Murder at the Serpentine BridgeMurder at the Serpentine Bridge
by Andrea Penrose
Rating: ★★★
isbn: 9781496732538
Series: Wrexford & Sloane #6
Publication Date: September 27, 2022
Pages: 361
Genre: Fiction, Historical, Mystery
Publisher: Kensington

Charlotte, now the Countess of Wrexford, would like nothing more than a summer of peace and quiet with her new husband and their unconventional family and friends. Still, some social obligations must be honored, especially with the grand Peace Celebrations unfolding throughout London to honor victory over Napoleon.

But when Wrexford and their two young wards, Raven and Hawk, discover a body floating in Hyde Park’s famous lake, that newfound peace looks to be at risk. The late Jeremiah Willis was the engineering genius behind a new design for a top-secret weapon, and the prototype is missing from the Royal Armory’s laboratory. Wrexford is tasked with retrieving it before it falls into the wrong hands. But there are unsettling complications to the case—including a family connection.

Soon, old secrets are tangling with new betrayals, and as Charlotte and Wrexford spin through a web of international intrigue and sumptuous parties, they must race against time to save their loved ones from harm—and keep the weapon from igniting a new war . . .
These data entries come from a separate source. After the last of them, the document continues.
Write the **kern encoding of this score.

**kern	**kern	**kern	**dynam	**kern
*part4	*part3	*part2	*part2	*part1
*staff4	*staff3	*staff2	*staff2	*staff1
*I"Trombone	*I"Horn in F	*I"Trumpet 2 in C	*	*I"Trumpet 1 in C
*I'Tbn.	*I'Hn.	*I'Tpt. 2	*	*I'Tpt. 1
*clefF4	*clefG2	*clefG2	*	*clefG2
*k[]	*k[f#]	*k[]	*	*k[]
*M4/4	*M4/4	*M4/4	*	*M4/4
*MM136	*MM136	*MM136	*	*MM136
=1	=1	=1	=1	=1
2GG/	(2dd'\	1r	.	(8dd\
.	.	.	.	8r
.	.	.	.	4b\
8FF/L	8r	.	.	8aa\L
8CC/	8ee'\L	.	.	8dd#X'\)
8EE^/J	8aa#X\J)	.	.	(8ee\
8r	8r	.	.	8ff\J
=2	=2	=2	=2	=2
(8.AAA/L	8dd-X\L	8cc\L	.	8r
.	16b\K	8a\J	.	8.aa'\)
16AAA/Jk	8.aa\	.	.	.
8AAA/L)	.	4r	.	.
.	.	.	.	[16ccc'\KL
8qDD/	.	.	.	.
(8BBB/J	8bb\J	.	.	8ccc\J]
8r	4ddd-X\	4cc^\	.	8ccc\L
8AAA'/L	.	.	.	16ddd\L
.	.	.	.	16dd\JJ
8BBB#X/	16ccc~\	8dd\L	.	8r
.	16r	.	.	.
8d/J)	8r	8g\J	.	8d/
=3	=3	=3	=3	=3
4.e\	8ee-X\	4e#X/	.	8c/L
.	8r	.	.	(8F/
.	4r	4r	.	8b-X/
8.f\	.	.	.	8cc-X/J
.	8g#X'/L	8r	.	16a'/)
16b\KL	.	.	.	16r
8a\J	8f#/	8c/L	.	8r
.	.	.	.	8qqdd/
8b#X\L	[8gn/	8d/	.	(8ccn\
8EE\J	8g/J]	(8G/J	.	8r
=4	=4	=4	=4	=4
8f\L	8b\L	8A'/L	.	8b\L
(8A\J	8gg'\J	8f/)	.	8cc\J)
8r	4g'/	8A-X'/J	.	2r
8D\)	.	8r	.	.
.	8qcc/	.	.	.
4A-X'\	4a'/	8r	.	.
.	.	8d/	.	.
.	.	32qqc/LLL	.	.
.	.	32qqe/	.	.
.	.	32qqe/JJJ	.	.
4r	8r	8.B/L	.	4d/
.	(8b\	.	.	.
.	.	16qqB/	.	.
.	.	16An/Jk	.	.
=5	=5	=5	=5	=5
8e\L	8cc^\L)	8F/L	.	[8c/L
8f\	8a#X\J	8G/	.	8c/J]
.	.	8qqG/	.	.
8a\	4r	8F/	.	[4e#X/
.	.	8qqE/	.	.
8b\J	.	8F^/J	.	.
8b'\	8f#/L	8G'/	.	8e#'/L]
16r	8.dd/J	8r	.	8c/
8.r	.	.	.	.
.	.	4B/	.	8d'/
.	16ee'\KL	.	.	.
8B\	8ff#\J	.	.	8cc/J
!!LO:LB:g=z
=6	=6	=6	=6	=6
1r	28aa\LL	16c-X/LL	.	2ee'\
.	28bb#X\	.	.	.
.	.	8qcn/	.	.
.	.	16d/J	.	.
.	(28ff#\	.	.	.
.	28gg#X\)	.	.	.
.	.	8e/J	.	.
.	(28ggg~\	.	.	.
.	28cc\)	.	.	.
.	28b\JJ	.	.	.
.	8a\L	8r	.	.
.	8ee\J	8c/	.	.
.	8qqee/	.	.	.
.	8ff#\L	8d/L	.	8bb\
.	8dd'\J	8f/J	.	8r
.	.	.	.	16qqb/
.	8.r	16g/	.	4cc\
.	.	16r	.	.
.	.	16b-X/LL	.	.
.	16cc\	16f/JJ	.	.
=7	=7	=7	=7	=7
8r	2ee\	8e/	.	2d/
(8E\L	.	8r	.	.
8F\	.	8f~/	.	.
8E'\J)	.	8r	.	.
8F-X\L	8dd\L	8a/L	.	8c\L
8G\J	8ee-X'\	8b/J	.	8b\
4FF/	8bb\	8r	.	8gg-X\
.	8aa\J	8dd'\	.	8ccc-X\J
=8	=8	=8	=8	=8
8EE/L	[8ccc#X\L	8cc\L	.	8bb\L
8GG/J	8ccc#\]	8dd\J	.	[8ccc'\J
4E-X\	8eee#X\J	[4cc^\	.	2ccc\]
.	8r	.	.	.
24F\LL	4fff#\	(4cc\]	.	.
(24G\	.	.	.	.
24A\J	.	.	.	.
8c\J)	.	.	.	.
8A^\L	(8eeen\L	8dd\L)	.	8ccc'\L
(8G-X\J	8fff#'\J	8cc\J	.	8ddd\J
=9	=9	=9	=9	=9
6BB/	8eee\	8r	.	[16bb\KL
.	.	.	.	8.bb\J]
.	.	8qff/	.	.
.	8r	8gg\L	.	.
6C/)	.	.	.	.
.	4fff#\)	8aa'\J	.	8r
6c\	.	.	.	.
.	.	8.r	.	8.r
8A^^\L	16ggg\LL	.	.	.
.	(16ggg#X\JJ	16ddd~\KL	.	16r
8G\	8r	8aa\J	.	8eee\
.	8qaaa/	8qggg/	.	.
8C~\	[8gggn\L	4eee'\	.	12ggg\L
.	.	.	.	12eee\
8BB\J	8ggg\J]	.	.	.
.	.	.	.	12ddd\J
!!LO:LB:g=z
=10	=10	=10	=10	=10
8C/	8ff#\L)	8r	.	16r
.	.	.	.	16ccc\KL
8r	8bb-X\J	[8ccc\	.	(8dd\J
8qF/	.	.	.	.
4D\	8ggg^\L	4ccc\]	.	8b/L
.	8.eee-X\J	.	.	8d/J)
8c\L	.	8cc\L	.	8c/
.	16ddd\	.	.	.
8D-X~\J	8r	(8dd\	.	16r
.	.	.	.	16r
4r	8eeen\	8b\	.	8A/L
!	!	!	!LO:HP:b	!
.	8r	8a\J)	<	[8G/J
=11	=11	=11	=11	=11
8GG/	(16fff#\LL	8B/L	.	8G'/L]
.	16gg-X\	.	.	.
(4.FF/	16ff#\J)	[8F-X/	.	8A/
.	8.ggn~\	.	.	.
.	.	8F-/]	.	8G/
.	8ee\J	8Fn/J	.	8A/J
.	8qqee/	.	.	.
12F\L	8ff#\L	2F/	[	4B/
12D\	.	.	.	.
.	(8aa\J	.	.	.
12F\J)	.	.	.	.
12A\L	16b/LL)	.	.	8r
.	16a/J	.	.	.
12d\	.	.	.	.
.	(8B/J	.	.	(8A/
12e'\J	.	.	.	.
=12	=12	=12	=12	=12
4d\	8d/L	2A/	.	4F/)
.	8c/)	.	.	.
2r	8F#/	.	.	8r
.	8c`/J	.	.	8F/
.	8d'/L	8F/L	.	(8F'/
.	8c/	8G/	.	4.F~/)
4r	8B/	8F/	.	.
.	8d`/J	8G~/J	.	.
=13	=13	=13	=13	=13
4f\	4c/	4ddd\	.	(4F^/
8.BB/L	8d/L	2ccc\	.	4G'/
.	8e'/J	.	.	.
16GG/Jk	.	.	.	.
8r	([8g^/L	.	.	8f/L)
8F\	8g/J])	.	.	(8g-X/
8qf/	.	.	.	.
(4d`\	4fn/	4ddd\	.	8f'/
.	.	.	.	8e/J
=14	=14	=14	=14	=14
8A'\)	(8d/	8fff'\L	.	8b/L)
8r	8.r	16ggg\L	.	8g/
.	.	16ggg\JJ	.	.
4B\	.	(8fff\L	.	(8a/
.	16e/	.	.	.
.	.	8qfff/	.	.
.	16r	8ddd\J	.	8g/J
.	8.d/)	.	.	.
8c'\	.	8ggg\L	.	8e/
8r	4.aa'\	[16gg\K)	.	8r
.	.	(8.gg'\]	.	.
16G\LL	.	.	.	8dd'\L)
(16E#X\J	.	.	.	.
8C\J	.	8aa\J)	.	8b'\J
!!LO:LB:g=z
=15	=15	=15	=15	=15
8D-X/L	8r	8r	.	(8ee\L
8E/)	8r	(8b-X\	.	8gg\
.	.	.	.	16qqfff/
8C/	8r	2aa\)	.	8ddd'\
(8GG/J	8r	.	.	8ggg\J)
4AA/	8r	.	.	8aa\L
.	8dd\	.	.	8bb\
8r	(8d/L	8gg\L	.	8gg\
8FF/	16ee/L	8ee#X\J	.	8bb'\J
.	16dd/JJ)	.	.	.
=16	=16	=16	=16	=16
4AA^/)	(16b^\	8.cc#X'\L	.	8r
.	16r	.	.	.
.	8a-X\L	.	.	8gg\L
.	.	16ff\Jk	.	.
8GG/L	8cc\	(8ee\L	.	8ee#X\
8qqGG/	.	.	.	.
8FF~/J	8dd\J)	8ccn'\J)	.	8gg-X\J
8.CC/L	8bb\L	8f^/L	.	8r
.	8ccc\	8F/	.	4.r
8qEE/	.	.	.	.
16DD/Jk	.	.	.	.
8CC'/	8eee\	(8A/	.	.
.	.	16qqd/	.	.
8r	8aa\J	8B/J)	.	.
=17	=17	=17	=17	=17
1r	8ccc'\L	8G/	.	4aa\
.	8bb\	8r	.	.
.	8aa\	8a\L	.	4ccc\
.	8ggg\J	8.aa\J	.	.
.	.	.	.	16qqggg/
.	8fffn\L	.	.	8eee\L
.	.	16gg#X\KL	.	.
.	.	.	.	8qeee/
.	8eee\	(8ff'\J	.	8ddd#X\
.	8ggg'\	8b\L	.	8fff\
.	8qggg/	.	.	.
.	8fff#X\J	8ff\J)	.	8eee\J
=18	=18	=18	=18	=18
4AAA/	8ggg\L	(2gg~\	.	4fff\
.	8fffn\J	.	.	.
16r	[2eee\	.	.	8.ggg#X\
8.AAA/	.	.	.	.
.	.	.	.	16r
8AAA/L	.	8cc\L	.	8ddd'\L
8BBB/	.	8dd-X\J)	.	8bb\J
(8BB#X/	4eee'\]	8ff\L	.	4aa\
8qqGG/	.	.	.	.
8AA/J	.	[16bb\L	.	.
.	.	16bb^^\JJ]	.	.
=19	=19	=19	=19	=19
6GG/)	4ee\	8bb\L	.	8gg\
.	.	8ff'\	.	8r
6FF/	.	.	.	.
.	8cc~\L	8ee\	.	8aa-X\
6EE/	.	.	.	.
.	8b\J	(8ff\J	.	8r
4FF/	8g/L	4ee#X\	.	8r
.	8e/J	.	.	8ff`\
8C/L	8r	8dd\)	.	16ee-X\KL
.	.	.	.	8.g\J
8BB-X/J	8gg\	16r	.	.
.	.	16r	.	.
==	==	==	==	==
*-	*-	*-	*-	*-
Is platitudinal a word?  My spell checker thinks it is, but when I ask it to define it, I get the definition for latitudinal.

Anyway, this book is platitudinal, as in full of the platitudes.  All about love, and family, and friendship, which is all very nice, but not why I read mysteries.  Still, this book was better than the last one, which just about put me off the series entirely.  This one featured a plot of international intrigue entering around the London Peace Celebrations that took place after the Napoleonic war ended.  Penrose was clever; she wrote the story in such a way that I was sure it was transparent and I was going to be annoyed … but while I did figure out one part of the solution, I was totally wrong about the other.  There was also some double crossing and double dealing going on that made the whole thing more complicated than it looked.  Overall, it was a decent story, but not as compelling as the earliest entries.

At the end the author includes a note that clearly delineates what is historically factual and what she made up (which was actually not as much as I’d have guessed).